Luis Lema/Le Temps, New York - Pour la CIA, c’est une « victoire significative ». A tel point que le directeur de l’agence, Michael Hayden, a envoyé un message vendredi à tous les employés pour s’en féliciter. La CIA, disait-il, a joué un rôle-clé pour localiser Abd al-Hadi al-Iraqi. Présenté comme un proche d’Oussama ben Laden, cet Irakien né à Mossoul aurait passé une quinzaine d’années en Afghanistan. Selon le Pentagone, qui lui aussi se réjouissait de la capture, il serait « l’un des plus hauts responsables d’Al-Qaida et l’un de ses plus anciens membres ». Selon les responsables américains, Al-Iraqi aurait déjà fourni une quantité d’informations importantes sur la hiérarchie et les opérations d’Al-Qaida. Il est soupçonné d’être l’un des maillons forts liant l’organisation terroriste dans son ensemble à ses meurtrières excroissances irakiennes.

Cette arrestation, pourtant, laisse un goût particulièrement amer aux organisations de défense des droits de l’homme. Aussi bien le Pentagone que la CIA sont restés muets sur le lieu de la capture : tout au plus ont-ils nié que cela se soit passé au Pakistan ou en Iran. En revanche, cette arrestation, ont-ils reconnu, remonte à l’automne dernier. En clair : cela ferait au moins cinq mois que l’homme était détenu dans des conditions secrètes, hors de toute juridiction internationale.

Il n’en a pas fallu davantage pour que les défenseurs des droits de l’homme soient placés devant l’évidence : le système des « prisons secrètes de la CIA », qui avaient soulevé il y a quelques mois un torrent international d’indignation, continuerait de fonctionner sous une forme ou une autre.

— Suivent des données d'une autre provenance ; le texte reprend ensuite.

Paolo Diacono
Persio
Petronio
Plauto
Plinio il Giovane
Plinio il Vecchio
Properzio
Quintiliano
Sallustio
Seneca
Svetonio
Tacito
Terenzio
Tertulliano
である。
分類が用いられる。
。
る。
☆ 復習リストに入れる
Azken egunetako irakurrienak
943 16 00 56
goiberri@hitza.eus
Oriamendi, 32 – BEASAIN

C’est en septembre dernier que George Bush avait admis publiquement l’existence de ces prisons dont, parmi d’autres, le Suisse Dick Marty avait fait le constat accablant pour le Conseil de l’Europe. A l’époque, peu avant les élections législatives du midterm, le président Bush avait annoncé que 14 détenus, que l’on soupçonnait d’être arrêtés - et torturés - depuis plusieurs années, avaient intégré le centre de Guantanamo. Parmi eux figurait Khaled Cheikh Mohammed, qui a reconnu récemment être l’inspirateur des attentats du 11 septembre 2001.

George Bush avait alors affirmé que ces prisons secrètes étaient vides. Mais, comme le notaient déjà les ONG et le Comité international de la Croix-Rouge (CICR), il avait pris bien garde de ne pas annoncer la fermeture définitive de ce réseau de détention secret. « Il est possible que cette déclaration du président n’était vraie que dans un sens purement technique, explique-t-on aujourd’hui à l’organisation Human Rights Watch (HRW), très active sur la question. En fait, des personnes continuent d’être détenues dans d’autres pays pour le compte des Etats-Unis. »

Directrice des affaires de terrorisme et de contre-terrorisme au sein de HRW, Joanne Mariner va plus loin : « La détention secrète de Abd al-Hadi al-Iraqi est une violation flagrante du droit international. Son transfert (à Guantanamo) montre que le Congrès va devoir agir pour mettre un terme au programme illégal de détention de la CIA. »

L’automne dernier, George Bush avait affirmé que les interrogatoires menés dans le cadre de ce programme avaient constitué « l’un des efforts les plus couronnés de succès de toute l’histoire des services d’intelligence des Etats-Unis ». Cependant, selon les déclarations des responsables américains, Abd al-Hadi al-Iraqi n’aurait pas été soumis aux méthodes d’interrogatoire de la CIA, mais à celles du Pentagone, davantage soumises au contrôle du Congrès.

Human Rights Watch a présenté il y a peu au président Bush une liste de 38 personnes dont elle est convaincue qu’elles se trouvent toujours placées dans des lieux de détention secrets. Mais la Maison-Blanche n’a fait aucune déclaration à propos de la liste qui contenait le nom, le lieu et la date de chaque arrestation.

Au demeurant, même si ces personnes finissent par réapparaître, comme dans le cas de Al-Iraqi ou, avant lui, de Khaled Cheikh Mohammed, c’est pour être incorporées dans le système de Guantanamo qui, au mieux, ne représente encore qu’une « zone grise » du point de vue du droit. « Si al-Iraqi et d’autres détenus ont commis les crimes dont ils sont accusés, ils devraient être jugés pour actes de terrorisme devant les cours fédérales, dans un système juste et transparent », fait valoir Joanne Mariner.